An addition to the north was added in 1880, and the building was expanded again in 1939 and 1963. Since 1963, the Steirischen Akademie für Musik und Darstellende Kunst (later the University of Music and Performing Arts Graz) has used all rooms of the facility in two halls for performances and rooms for institutes and administration.

== Architecture ==
The Palais was built in late classicist style. It features a wide facade. The wrought-iron lattice fixtures date back to the building time. The Archduke's coat of arms is shown in the gable. The three-aisled vestibule has a square vault supported by pillars. The hall on the first floor features a scagliola wall structure and a wooden ceiling decorated with carvings and coats of arms.
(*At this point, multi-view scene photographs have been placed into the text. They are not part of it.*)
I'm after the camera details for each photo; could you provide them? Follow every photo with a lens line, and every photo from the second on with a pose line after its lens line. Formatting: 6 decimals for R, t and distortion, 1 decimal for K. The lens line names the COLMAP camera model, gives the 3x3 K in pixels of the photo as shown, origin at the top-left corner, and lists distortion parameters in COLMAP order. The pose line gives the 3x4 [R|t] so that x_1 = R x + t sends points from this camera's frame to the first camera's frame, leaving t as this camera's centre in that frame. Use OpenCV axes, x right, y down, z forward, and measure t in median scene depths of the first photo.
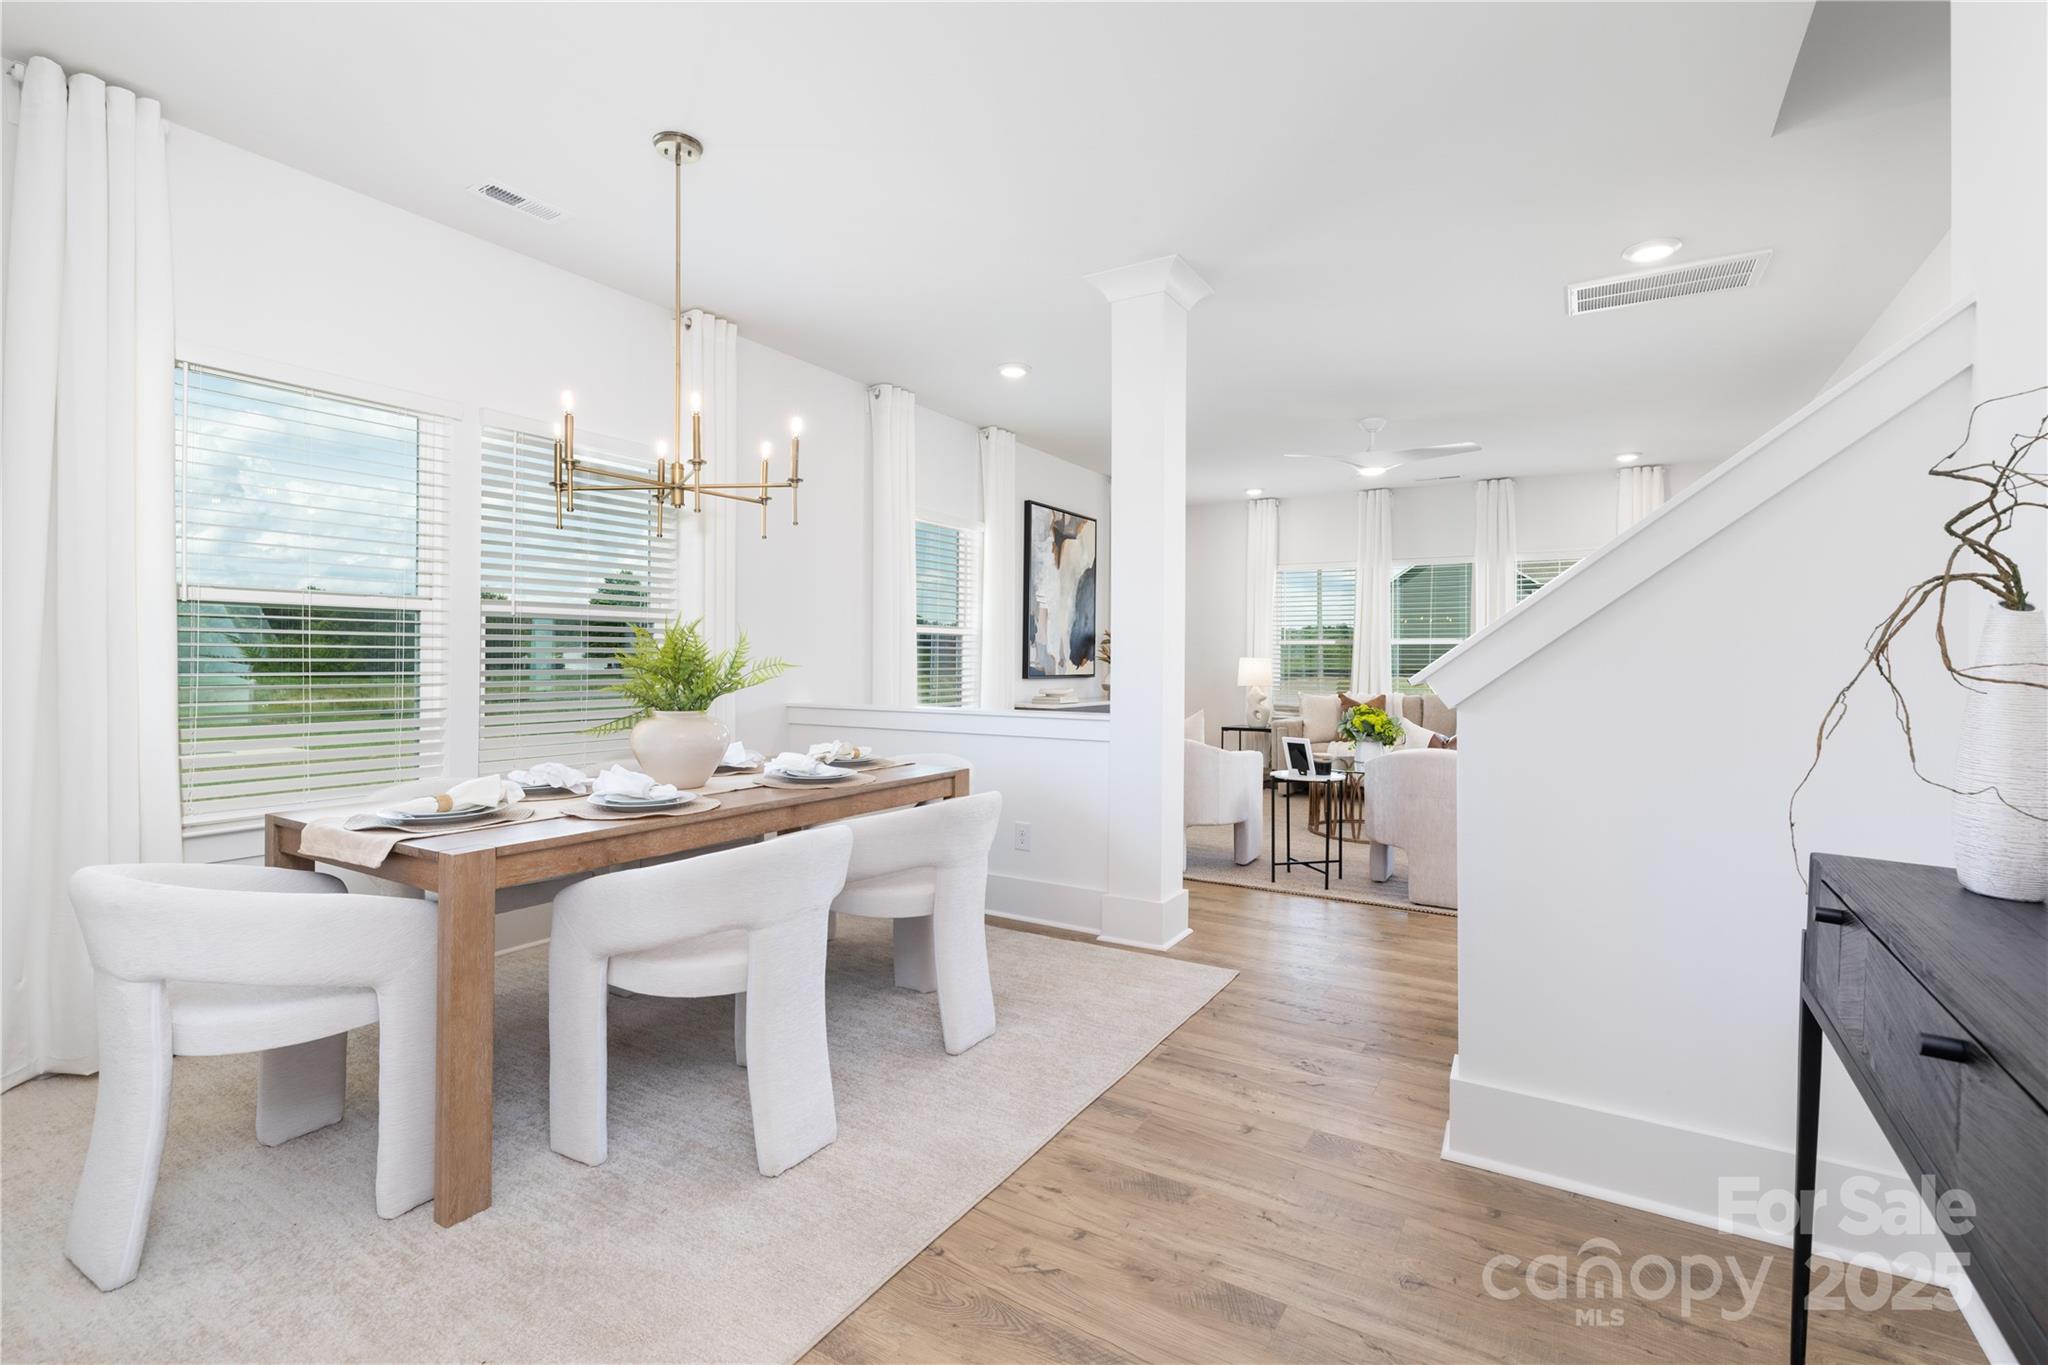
lens RADIAL K [[935.0, 0, 1030.8], [0, 935.0, 662.3], [0, 0, 1]] dist [0.000969, 0.000072]
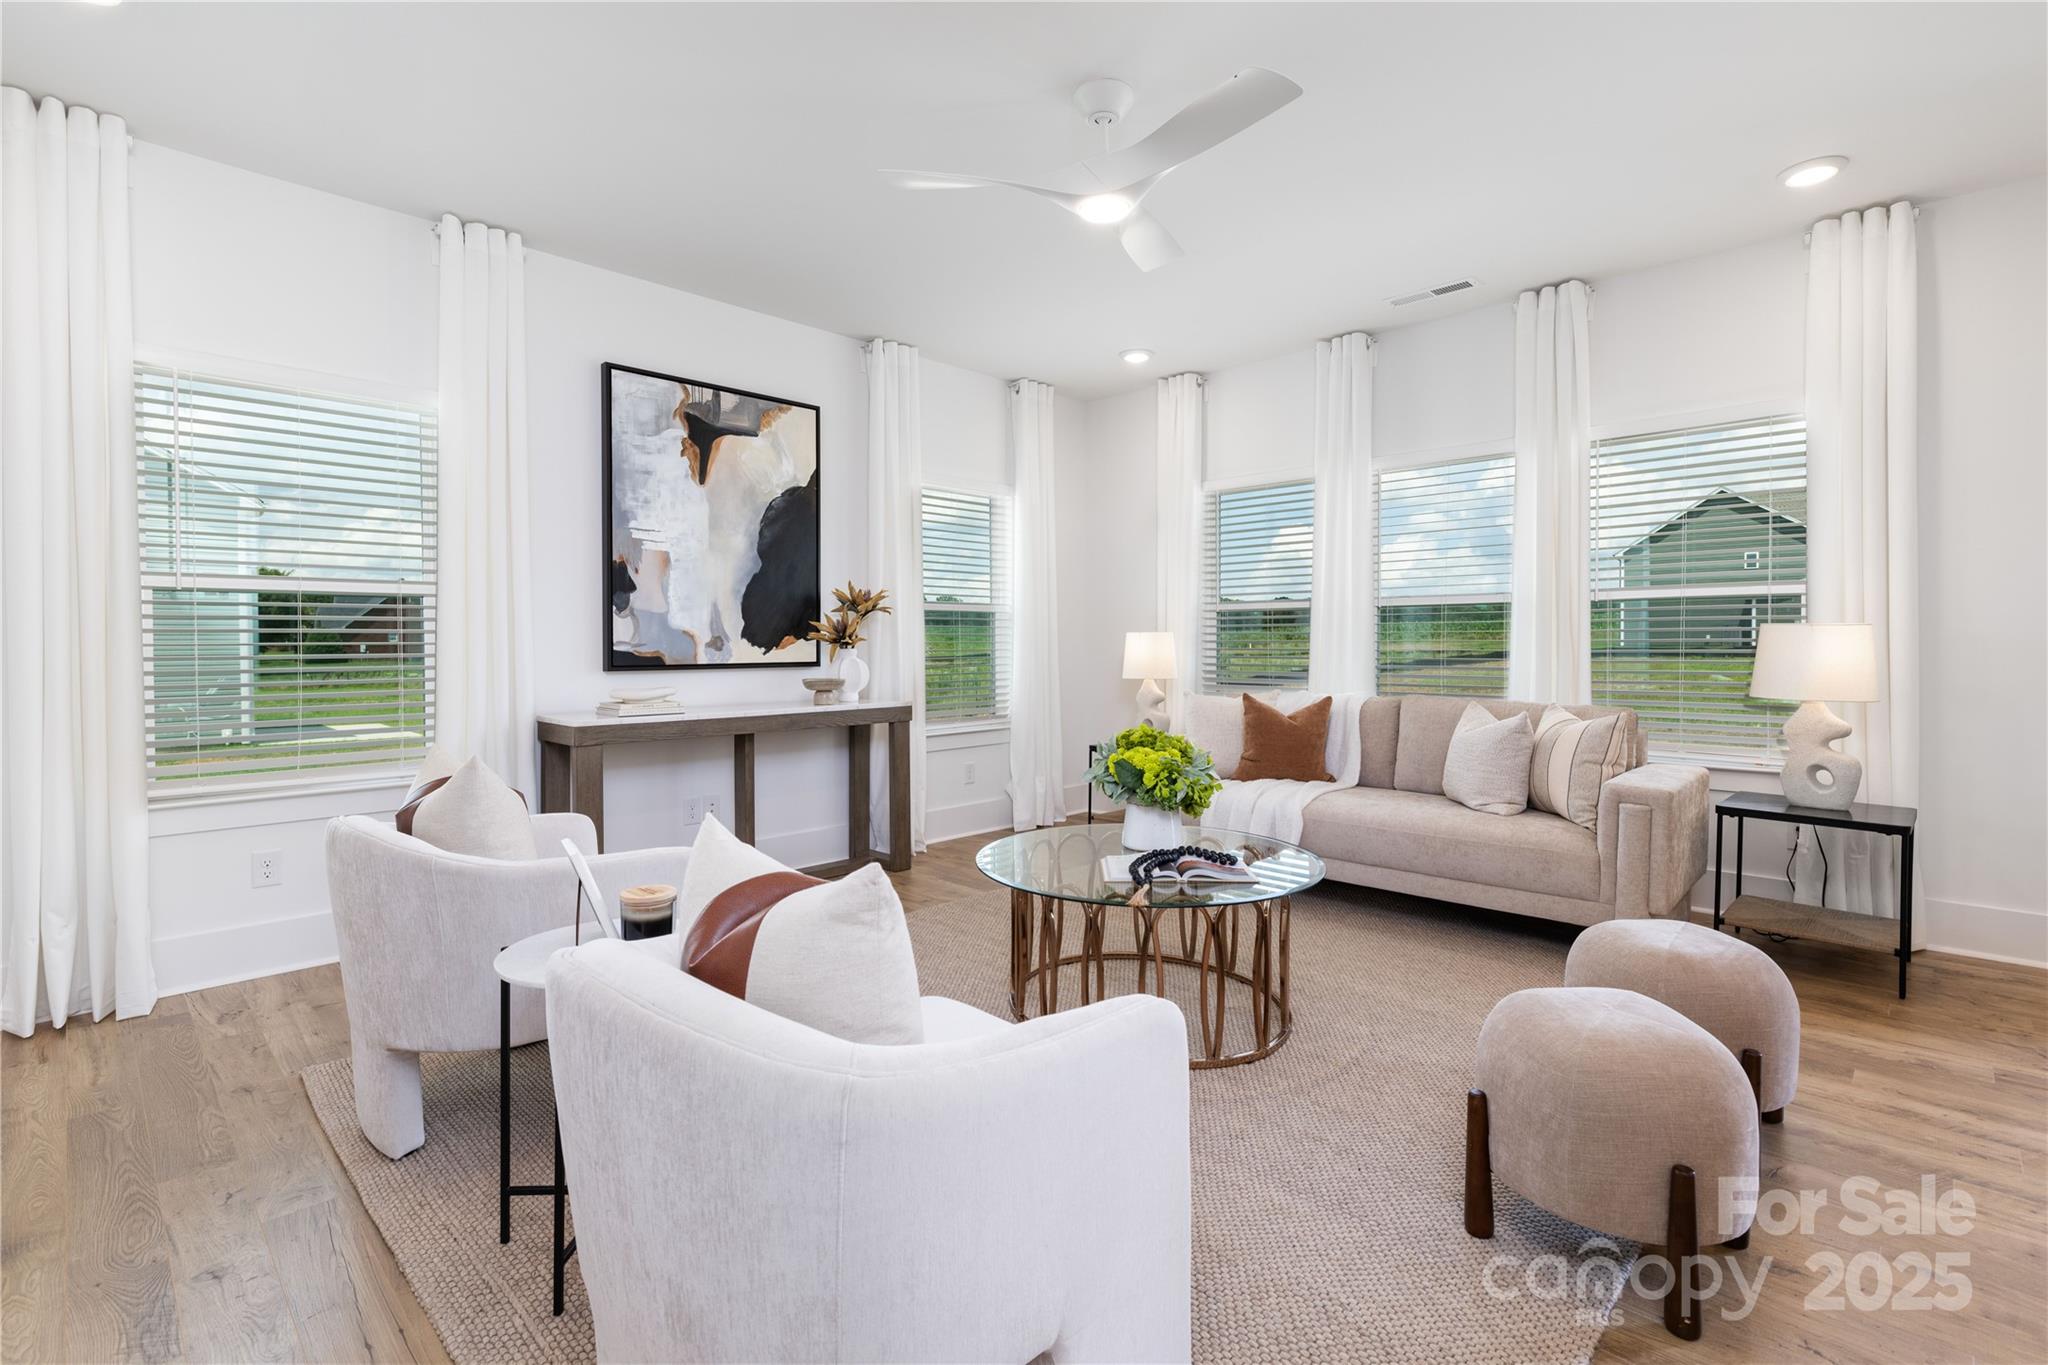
lens RADIAL K [[935.0, 0, 1027.2], [0, 935.0, 643.3], [0, 0, 1]] dist [0.000969, 0.000072]
pose [[0.975763, -0.011783, -0.218515, 0.358177], [0.011207, 0.999930, -0.003874, 0.005139], [0.218545, 0.001331, 0.975826, 0.468176]]
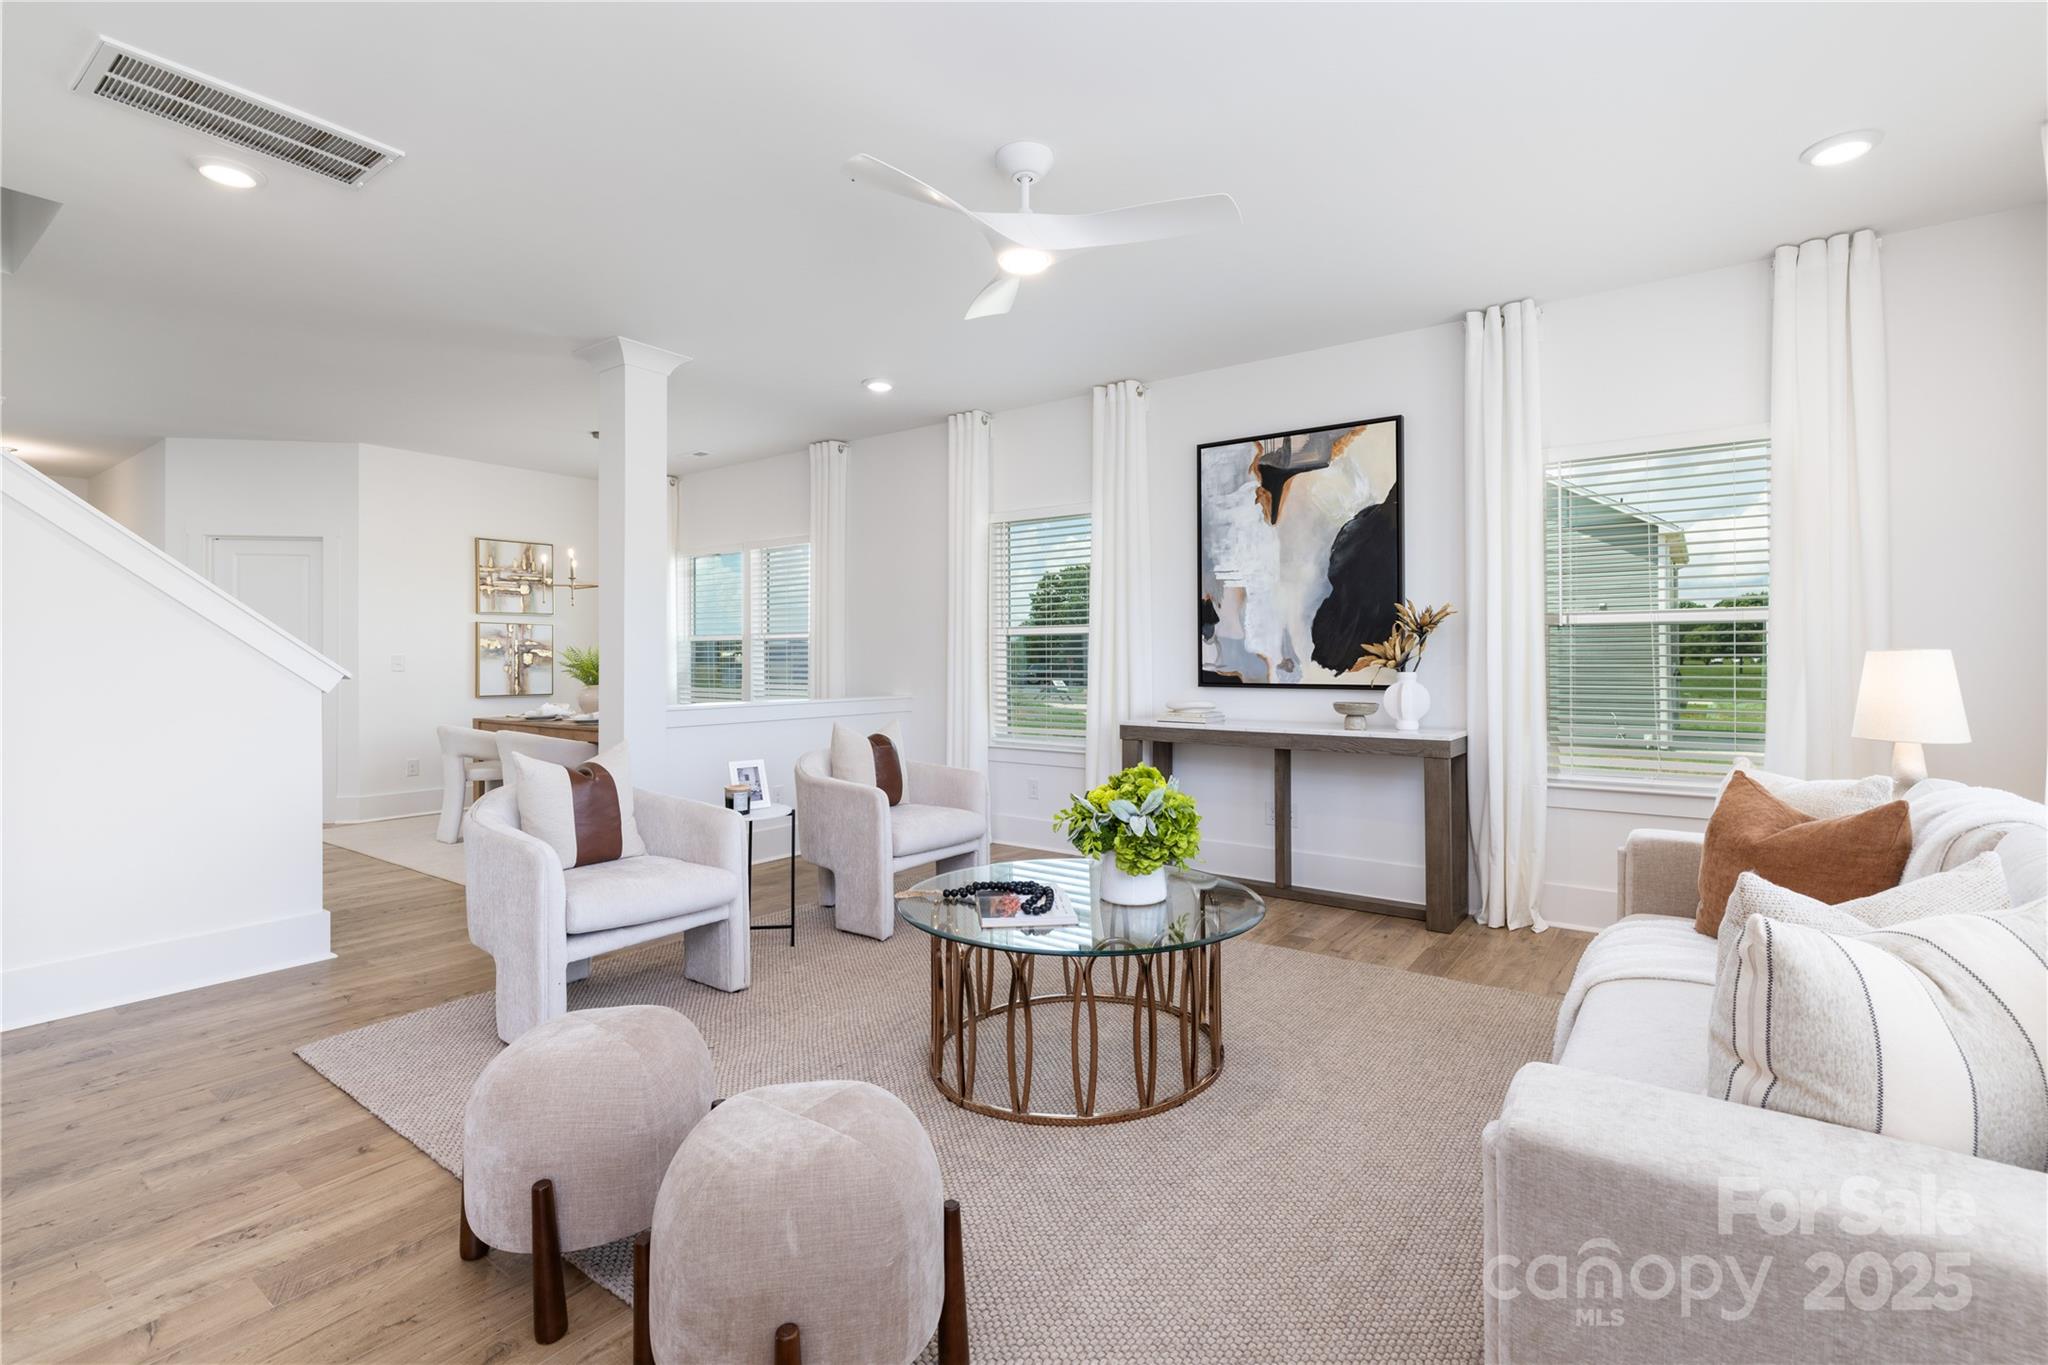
lens RADIAL K [[935.0, 0, 1027.0], [0, 935.0, 640.7], [0, 0, 1]] dist [0.000969, 0.000072]
pose [[-0.084786, -0.038469, -0.995656, 0.704484], [-0.011482, 0.999226, -0.037629, 0.010204], [0.996333, 0.008242, -0.085163, 0.882186]]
The building's exterior restoration, led by architect Ignaz Holub, was begun in 1976 and completed in 1979. Interior restoration was completed in 1985 with the Florentinersaal, a concert hall especially for chamber music. In another restoration from 2007 to 2008, modern requirements for fire protection were realised and the building made barrier-free. The facades were restored in a historically correct colour scheme.

== Park ==
The park was opened to the public in 1982. Busts by Wolfgang Skala of Anton Bruckner and Franz Liszt were installed there in 1986. A bust of Hugo Wolf by Wilhelm Gösser was installed in 1988. Artworks include also sculptures designed by Katja Cruz to Alban Berg's Violin Concerto, Arnold Schoenberg's Moses und Aron, and Anton Webern's Symphony. In 2019 the park was restored closer to its historic design.